- Leader: Marco Follini
- Founded: 21 October 2006
- Dissolved: 14 October 2007
- Split from: Union of Christian and Centre Democrats
- Merged into: Democratic Party
- Ideology: Centrism Christian left Christian democracy
- National affiliation: The Union
- European affiliation: None
- International affiliation: None

Website
- www.italiadimezzo.it

= Middle Italy (political party) =

Middle Italy (Italia di mezzo, IdM) was a centrist Italian political grouping founded in 2006 by Marco Follini, Senate member and former leader of the Union of Christian and Centre Democrats (UDC, 2002–05), and Riccardo Conti, member of the Chamber of Deputies. Initially founded as a free political association in support of the "no" vote for the 2006 constitutional referendum, it became a party on 21 October 2006, after Follini announced his resignations from the UDC caucus.

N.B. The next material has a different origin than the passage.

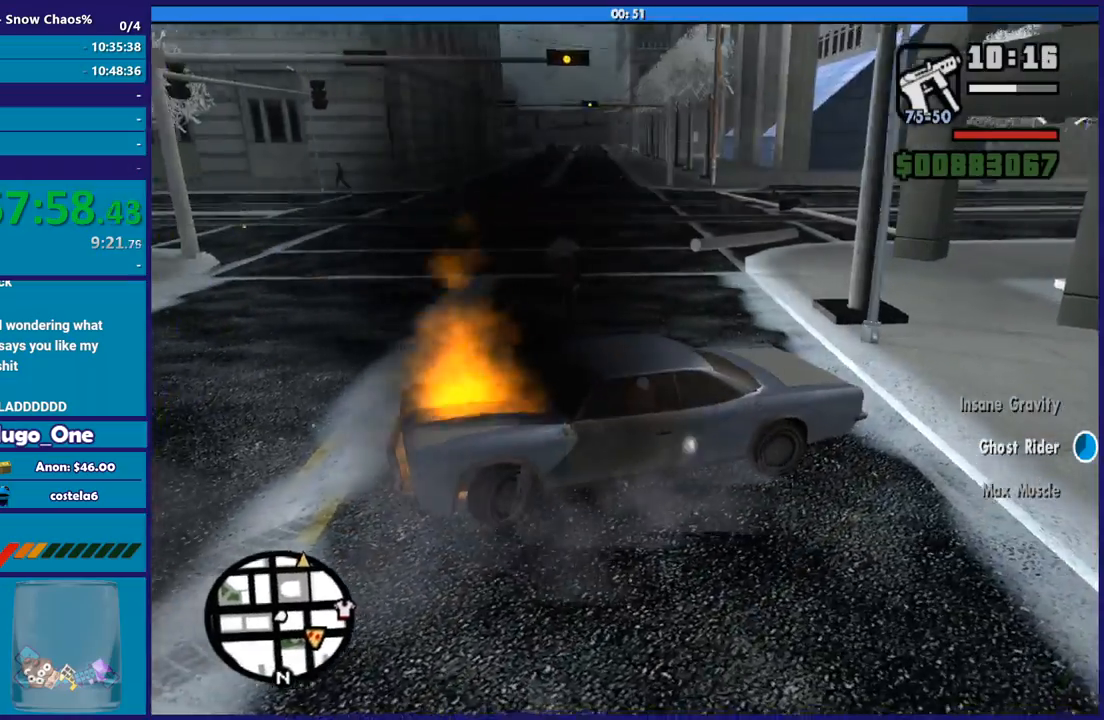
{"buttons": ["R2"], "left_stick": "up-left", "right_stick": "down-left", "button_events": []}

The primary goal of this political movement was to attract all those voters who were unsatisfied by the Italian political system, based on the often harsh contraposition between the centre-left Union and the centre-right House of Freedoms, and to change, or, better, to produce the end of bi-polarism. However, IdM supported then-Prime Minister Romano Prodi in a confidence vote and then entered The Union.

Never having contested an election on its own, the party merged into the Democratic Party (PD) at its founding on 14 October 2007. Most of its members did not follow Follini in that decision and switched to the Third Pole, led by former Minister of the Interior Vincenzo Scotti.